▶ _Required action_: Extract, in full, the lines below, beginning at the first and ending with the line that contains "pinky tip: (526, 341)". Pictures do not belong in the copy.

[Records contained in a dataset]
- - -
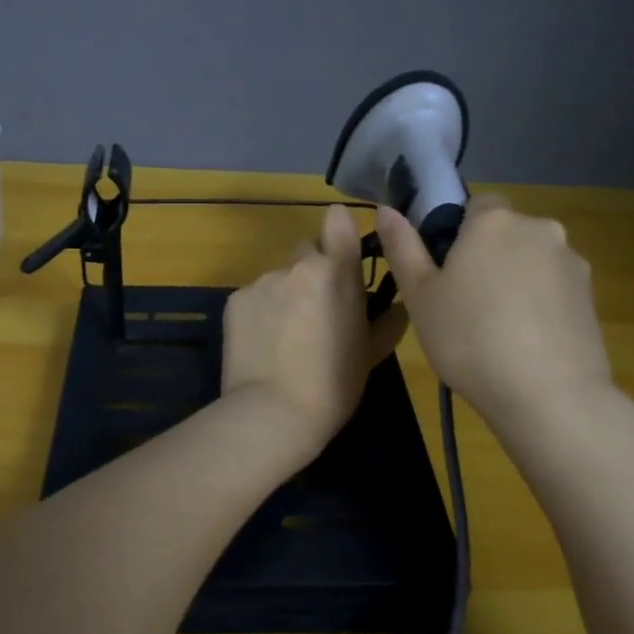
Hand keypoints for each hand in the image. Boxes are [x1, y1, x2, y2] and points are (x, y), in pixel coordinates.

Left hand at [221, 204, 409, 457]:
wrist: (273, 412)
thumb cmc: (334, 385)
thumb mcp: (371, 353)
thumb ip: (387, 320)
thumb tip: (398, 306)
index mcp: (336, 273)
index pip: (338, 221)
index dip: (339, 228)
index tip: (341, 244)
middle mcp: (297, 266)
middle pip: (307, 252)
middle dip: (313, 271)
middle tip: (317, 310)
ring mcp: (262, 281)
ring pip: (279, 277)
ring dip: (286, 295)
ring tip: (287, 336)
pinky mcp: (235, 299)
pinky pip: (255, 296)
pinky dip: (261, 312)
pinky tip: (264, 344)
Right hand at [374, 195, 614, 424]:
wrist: (550, 397)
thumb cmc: (470, 339)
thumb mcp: (419, 296)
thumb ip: (402, 247)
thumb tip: (385, 210)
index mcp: (493, 221)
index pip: (476, 204)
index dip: (457, 233)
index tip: (444, 271)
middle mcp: (539, 228)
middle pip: (505, 233)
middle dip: (487, 256)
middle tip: (463, 303)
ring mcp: (571, 262)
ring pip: (531, 260)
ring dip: (515, 280)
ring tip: (497, 329)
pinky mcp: (591, 296)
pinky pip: (554, 288)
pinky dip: (539, 303)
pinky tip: (526, 341)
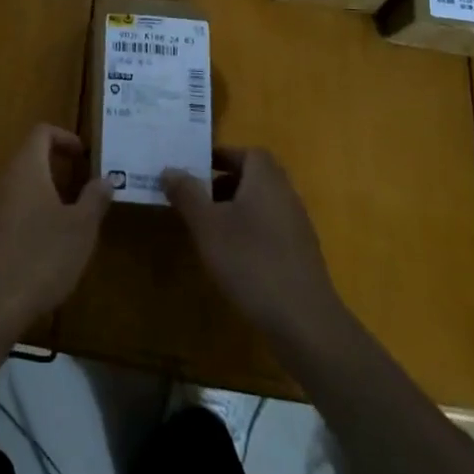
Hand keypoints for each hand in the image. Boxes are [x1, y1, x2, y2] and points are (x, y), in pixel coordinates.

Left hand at [0, 124, 111, 343]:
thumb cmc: (43, 256)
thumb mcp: (81, 228)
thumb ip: (94, 198)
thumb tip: (105, 179)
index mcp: (26, 168)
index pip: (42, 132)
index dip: (65, 138)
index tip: (85, 157)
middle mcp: (3, 178)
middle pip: (30, 158)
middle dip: (59, 168)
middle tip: (85, 190)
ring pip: (21, 185)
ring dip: (46, 193)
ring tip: (72, 218)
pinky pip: (11, 208)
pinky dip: (31, 213)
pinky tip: (47, 243)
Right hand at [162, 148, 346, 355]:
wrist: (304, 321)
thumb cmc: (251, 261)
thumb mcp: (207, 225)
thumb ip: (187, 193)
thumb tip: (169, 169)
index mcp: (266, 179)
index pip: (247, 153)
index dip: (221, 157)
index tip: (195, 169)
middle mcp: (286, 195)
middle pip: (253, 177)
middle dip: (223, 183)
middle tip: (195, 197)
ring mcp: (296, 226)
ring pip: (260, 204)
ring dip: (234, 209)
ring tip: (207, 228)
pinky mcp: (299, 255)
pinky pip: (269, 229)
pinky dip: (248, 232)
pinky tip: (232, 257)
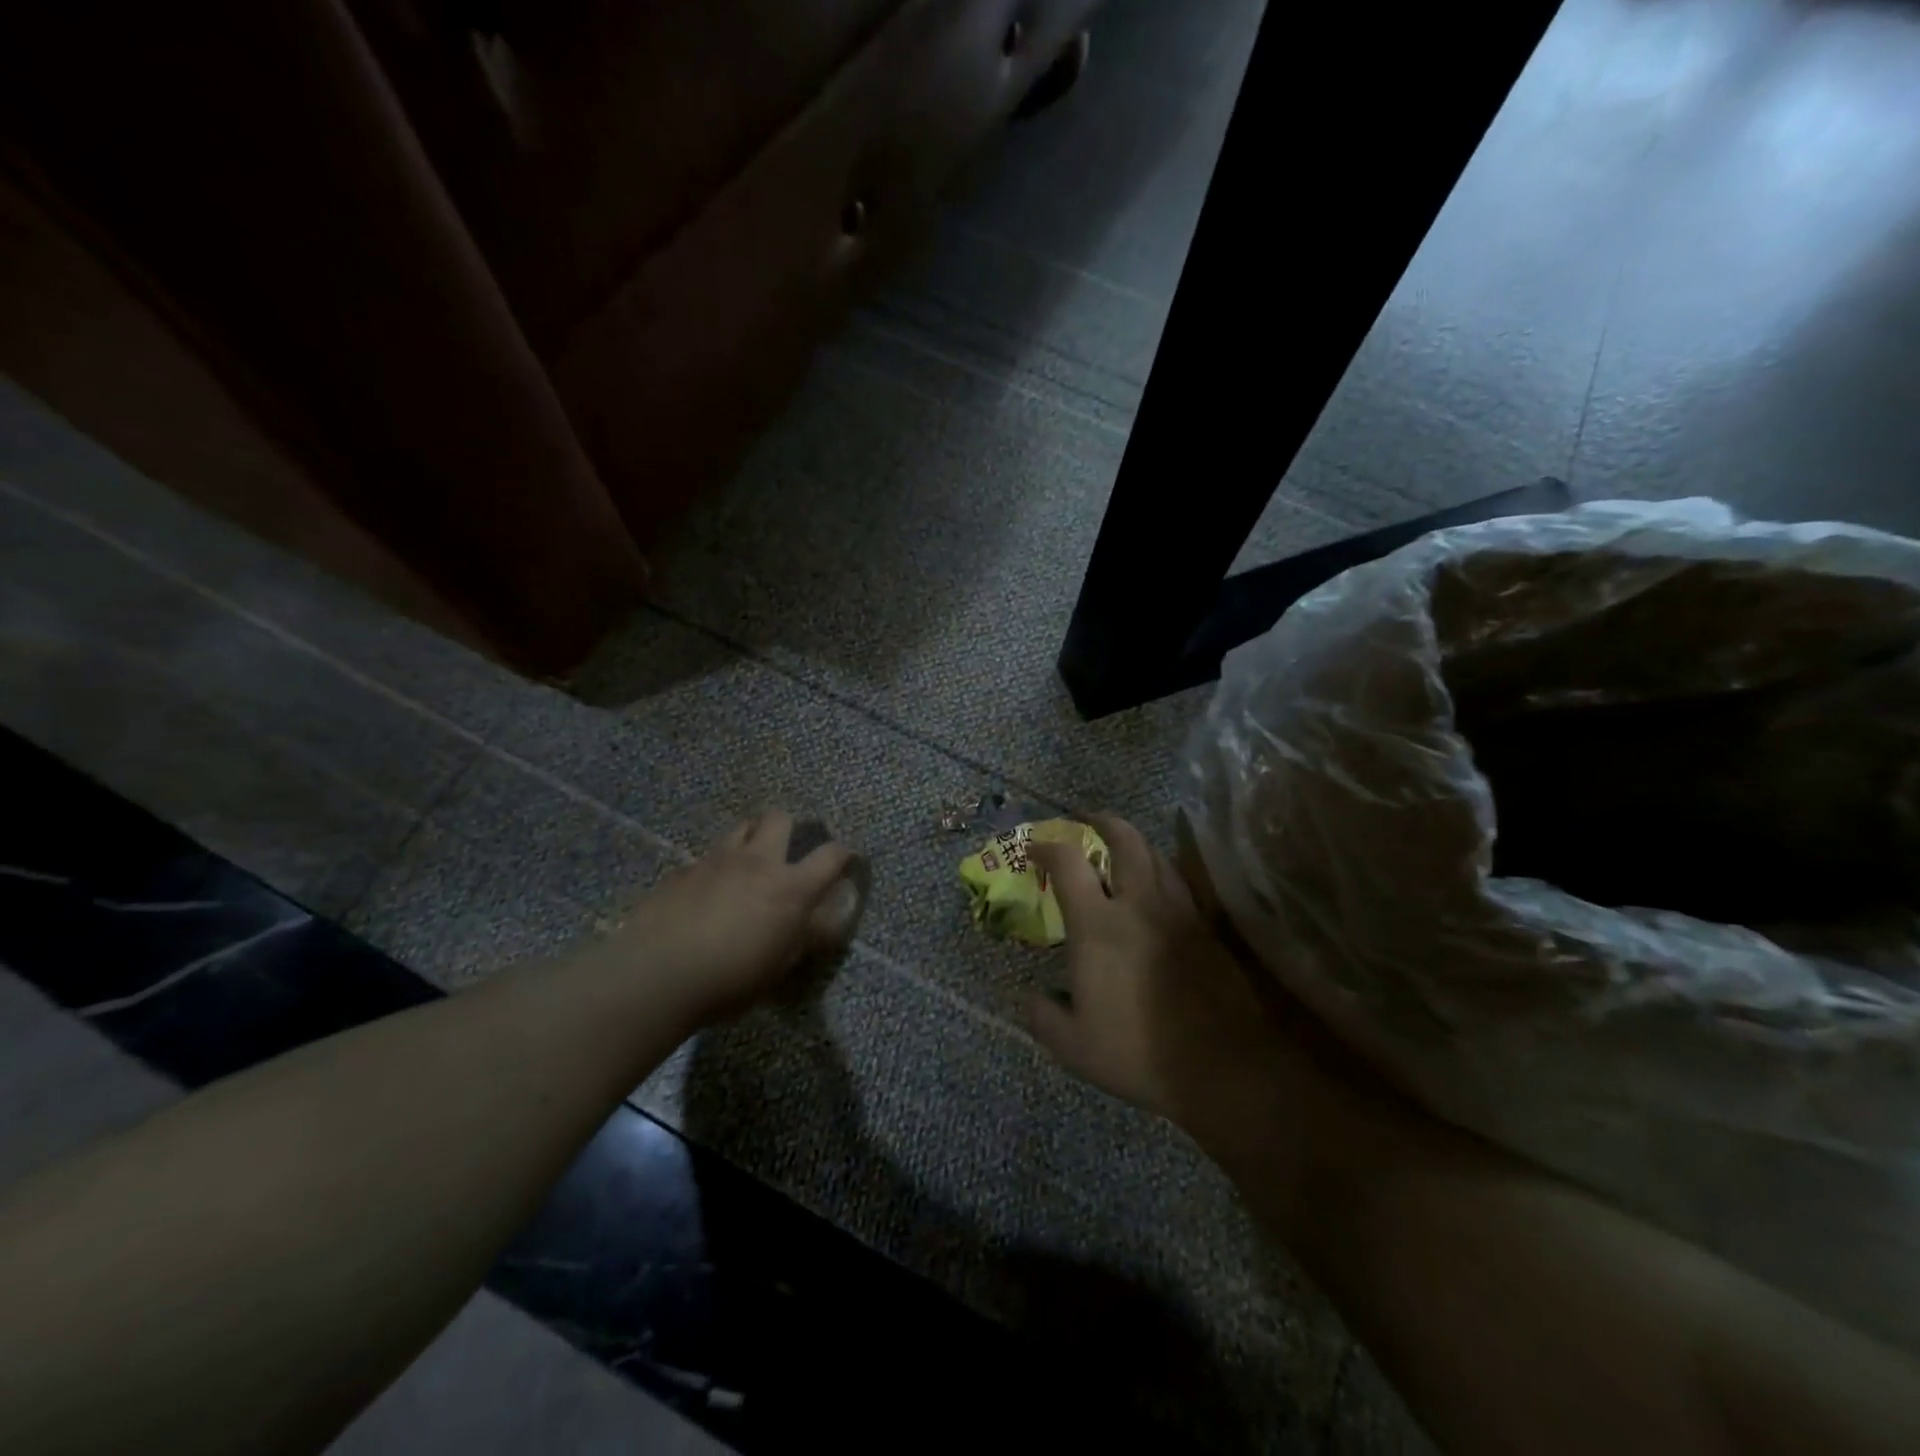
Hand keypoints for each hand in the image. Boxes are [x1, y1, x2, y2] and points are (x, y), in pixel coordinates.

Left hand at [594, 811, 854, 1026]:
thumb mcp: (780, 965)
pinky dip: (717, 865)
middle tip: (787, 850)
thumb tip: (828, 919)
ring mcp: (717, 860)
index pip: (831, 856)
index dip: (843, 853)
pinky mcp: (684, 870)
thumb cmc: (730, 979)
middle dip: (789, 827)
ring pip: (742, 827)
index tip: (846, 859)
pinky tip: (708, 890)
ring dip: (752, 837)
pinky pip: (709, 856)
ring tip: (749, 861)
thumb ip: (807, 935)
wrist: (658, 974)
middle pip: (780, 819)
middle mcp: (758, 862)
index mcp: (791, 888)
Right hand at [1028, 814, 1284, 1124]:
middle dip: (1102, 821)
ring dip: (1136, 843)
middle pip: (1125, 839)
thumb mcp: (1074, 1046)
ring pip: (1158, 855)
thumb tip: (1033, 998)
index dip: (1047, 847)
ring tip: (1123, 850)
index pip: (1068, 862)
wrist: (1223, 1066)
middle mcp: (1139, 904)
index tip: (1035, 849)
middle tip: (1088, 822)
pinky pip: (1182, 882)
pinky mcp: (1206, 928)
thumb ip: (1044, 1016)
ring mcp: (1178, 912)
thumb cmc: (1139, 1053)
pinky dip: (1164, 871)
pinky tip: (1159, 888)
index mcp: (1098, 925)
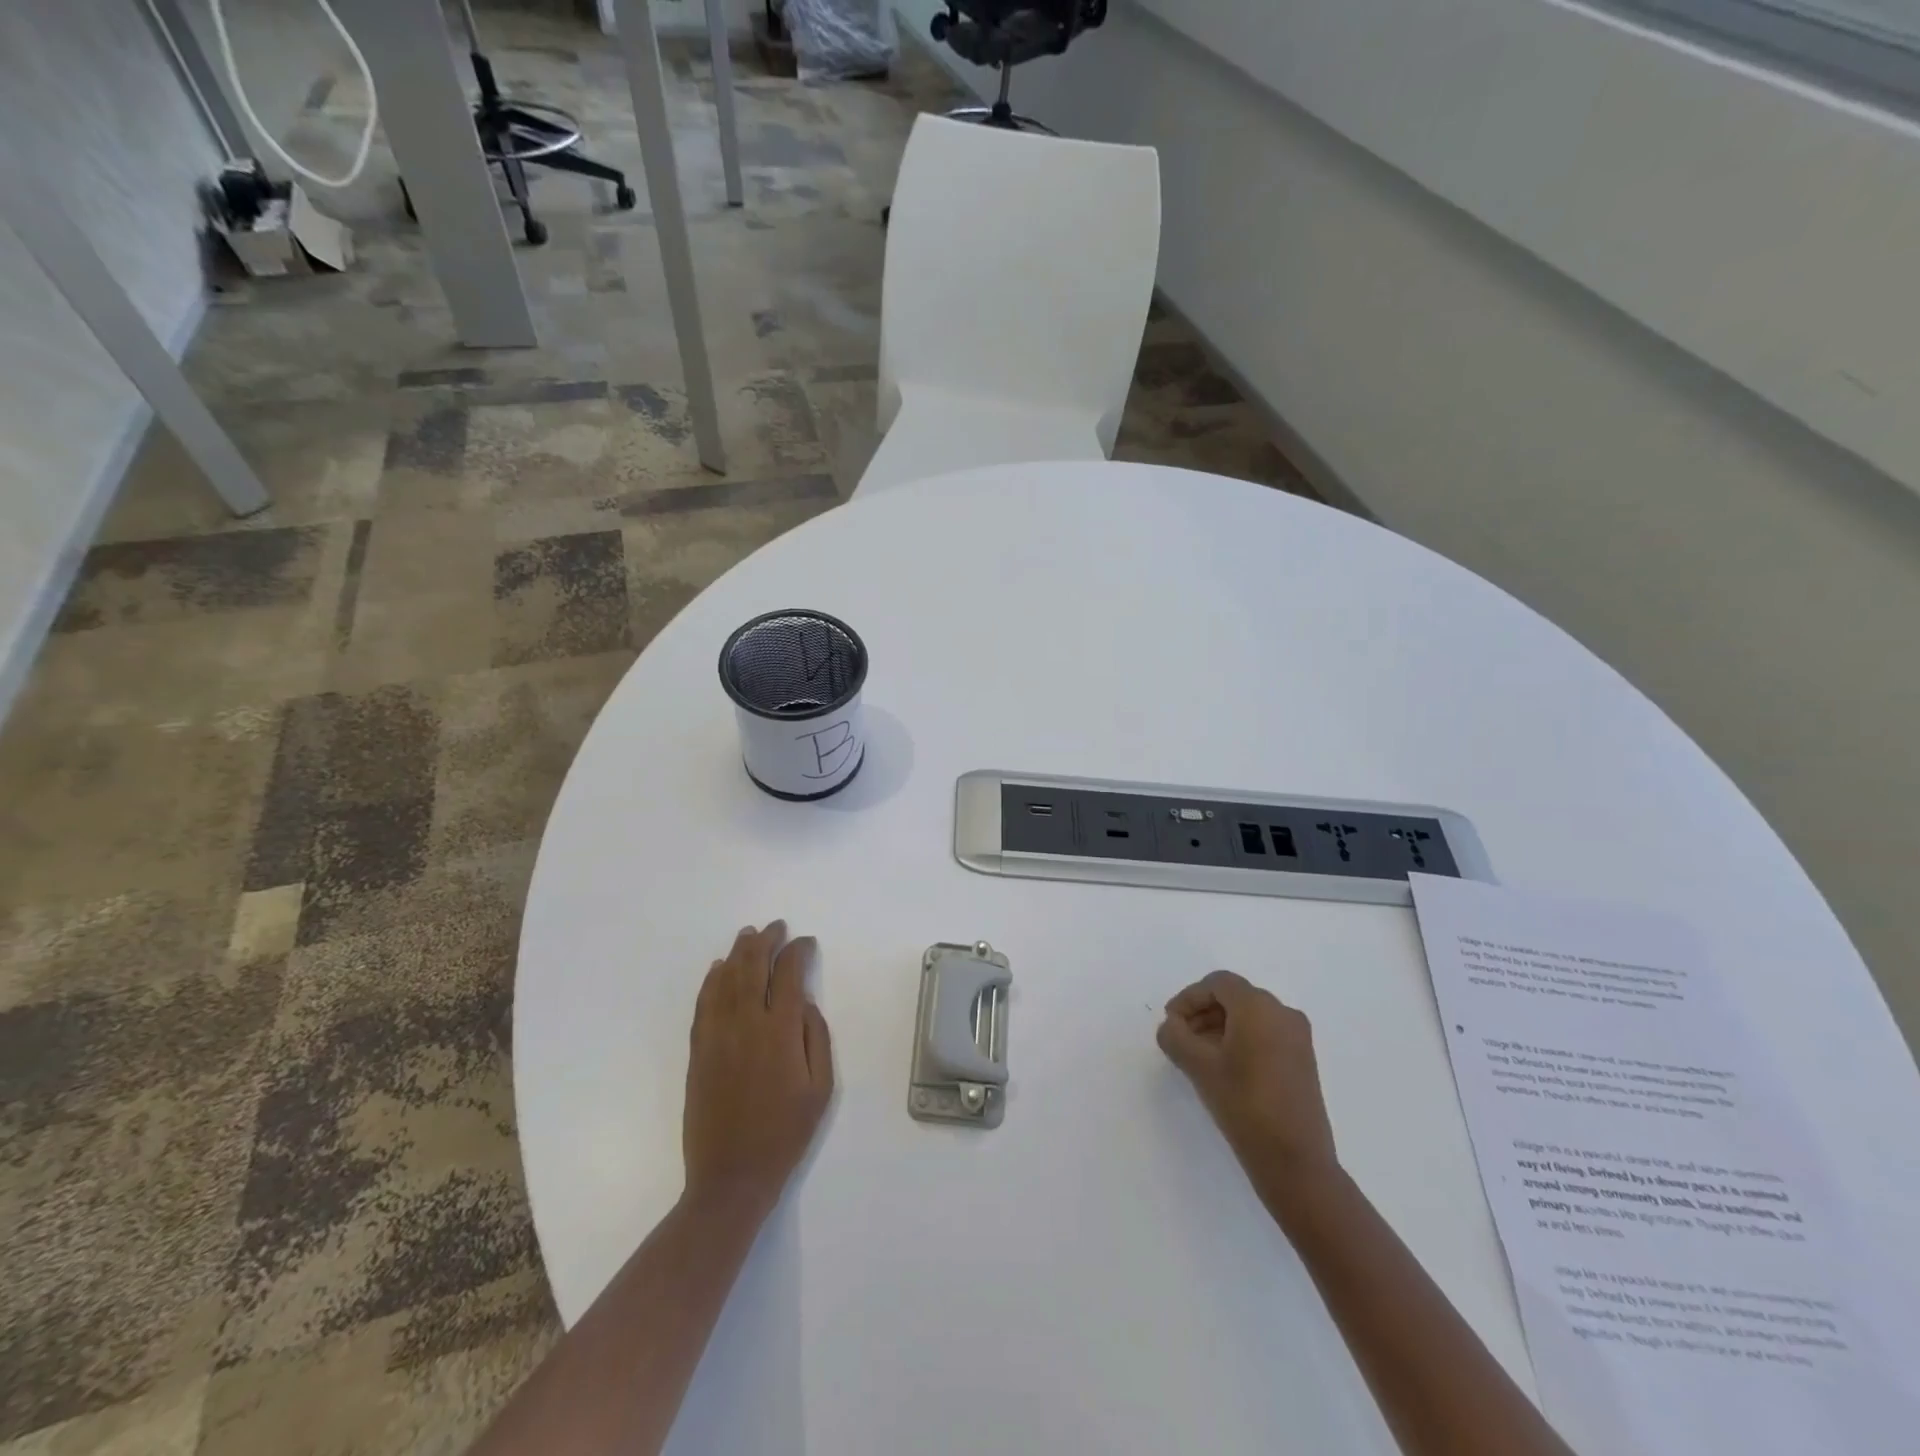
- - -
▶ _Answer to the problem_:
Hand keypoints for each hand in the image. Boxes are [x1, y1, x2, y2] and points are (x, y), in pixel coordinates.

Left hand at [221, 204, 409, 457]:
wrist: (273, 412)
thumb cmc: (334, 385)
thumb mcp: (371, 353)
thumb ip: (387, 320)
thumb tip: (398, 306)
index mcp: (336, 273)
index pip: (338, 221)
index dip: (339, 228)
index tip: (341, 244)
middle mcp: (297, 266)
middle pip: (307, 252)
middle dip: (313, 271)
middle tip: (317, 310)
ring mcp: (262, 281)
ring pip: (279, 277)
ring dip: (286, 295)
ring tip: (287, 336)
pinky mcp: (235, 299)
pinky pip: (255, 296)
pinky dip: (261, 312)
pinky tip: (264, 344)
Right hand at [374, 195, 614, 424]:
wrist: (550, 397)
thumb cmc: (470, 339)
thumb mcp: (419, 296)
thumb ip: (402, 247)
thumb tip: (385, 210)
index mcp: (493, 221)
index pip: (476, 204)
index dip: (457, 233)
index tip: (444, 271)
middle mcp: (539, 228)
middle pip: (505, 233)
middle dip: (487, 256)
middle tip: (463, 303)
ring mcp: (571, 262)
ring pip: (531, 260)
ring dip: (515, 280)
ring tip: (497, 329)
pinky mcp: (591, 296)
pinky pip: (554, 288)
pinky dip: (539, 303)
pinky tip: (526, 341)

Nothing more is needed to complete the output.